Lamezia Terme – Nella tarda serata di ieri la terza sezione della Corte di Cassazione ha accolto il ricorso proposto dall’Avvocato Aldo Ferraro nell’interesse di Francesca Antonia De Biase, tratta in arresto a maggio dello scorso anno nell’ambito della più ampia operazione Crisalide, annullando con rinvio la decisione che il Tribunale del Riesame di Catanzaro aveva emesso il 6 luglio scorso.

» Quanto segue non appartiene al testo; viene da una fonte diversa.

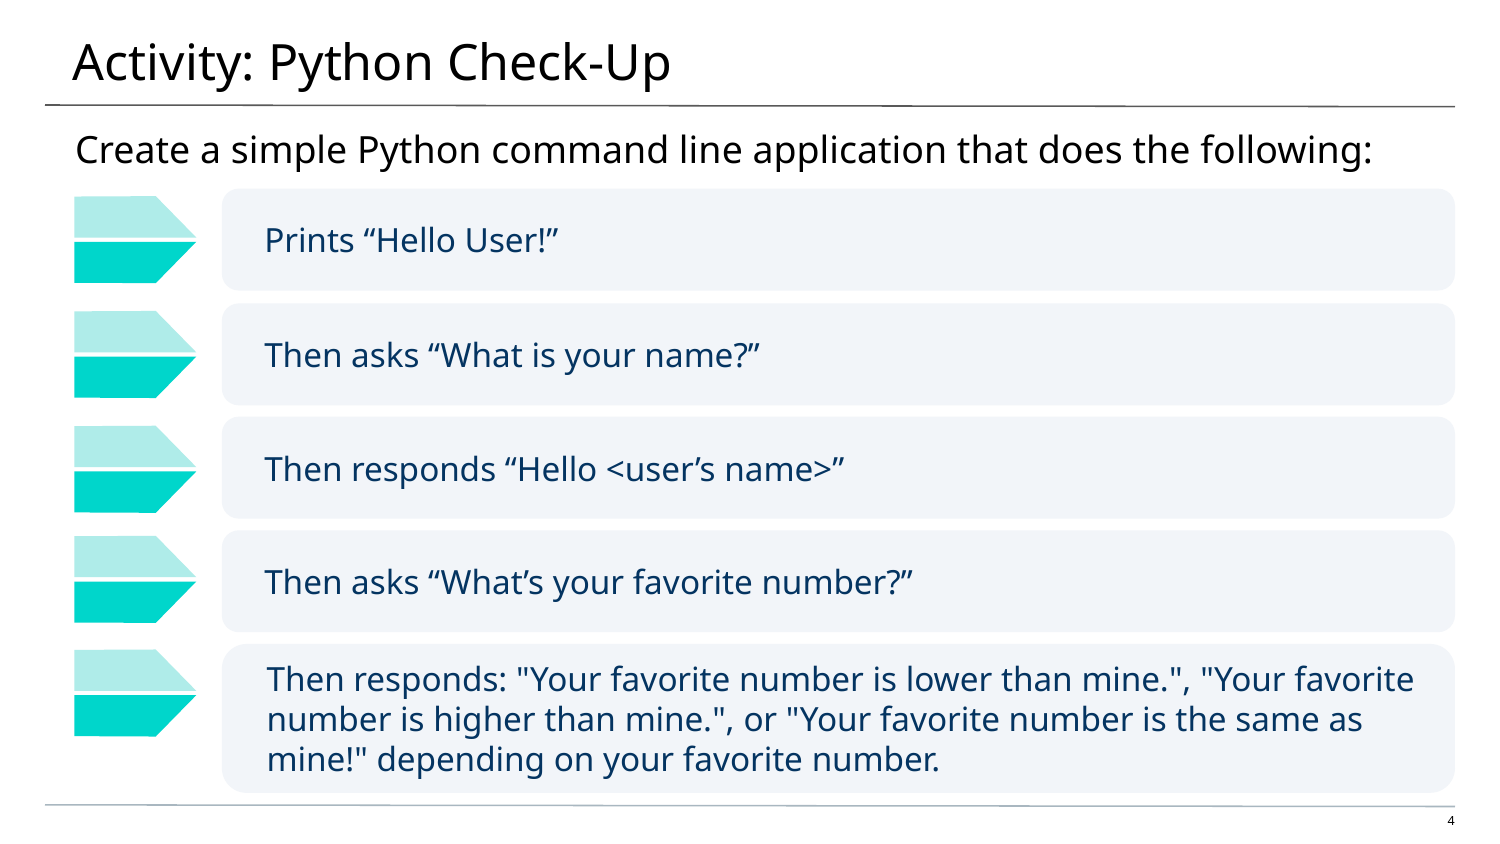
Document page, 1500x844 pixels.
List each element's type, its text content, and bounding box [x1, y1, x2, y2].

text_box [74, 196, 197, 238]
text_box [74, 581, 197, 623]
text_box Then responds “Hello <user’s name>” [221, 416, 1456, 519]
text_box [74, 356, 197, 399]
text_box [74, 535, 197, 578]
title Activity: Python Check-Up [0, 0, 1500, 88]
text_box Then asks “What is your name?” [221, 303, 1456, 406]
subtitle Create a simple Python command line application that does the following: [0, 110, 1500, 171]
text_box [74, 425, 197, 468]
text_box [74, 695, 197, 737]
text_box Prints “Hello User!” [221, 188, 1456, 291]
text_box [74, 649, 197, 691]
text_box [74, 241, 197, 284]
text_box [74, 310, 197, 353]
text_box [74, 471, 197, 513]
text_box Then responds: "Your favorite number is lower than mine.", "Your favorite number is higher than mine.", or "Your favorite number is the same as mine!" depending on your favorite number. [221, 643, 1456, 793]
text_box Then asks “What’s your favorite number?” [221, 530, 1456, 633]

La posizione dell’indagata era già stata seriamente ridimensionata dallo stesso riesame di Catanzaro, che aveva accolto i rilievi del difensore ed aveva escluso il coinvolgimento di Francesca De Biase nel reato di associazione mafiosa, di estorsione aggravata dal metodo mafioso, di detenzione di materiale esplosivo, e nella contestata associazione finalizzata al traffico di stupefacenti. La Corte di Cassazione ha ora deciso che anche le restanti accuse contestate all’indagata circa la detenzione di sostanza stupefacente per conto della cosca Cerra-Torcasio-Gualtieri dovranno essere riesaminate dal Tribunale di Catanzaro, essendo state integralmente accolte le censure che l’Avv. Ferraro aveva sollevato in merito alla configurabilità dell’aggravante mafiosa, ed alla violazione del principio del ne bis in idem per essere l’indagata già sottoposta ad altro procedimento penale per gli stessi fatti.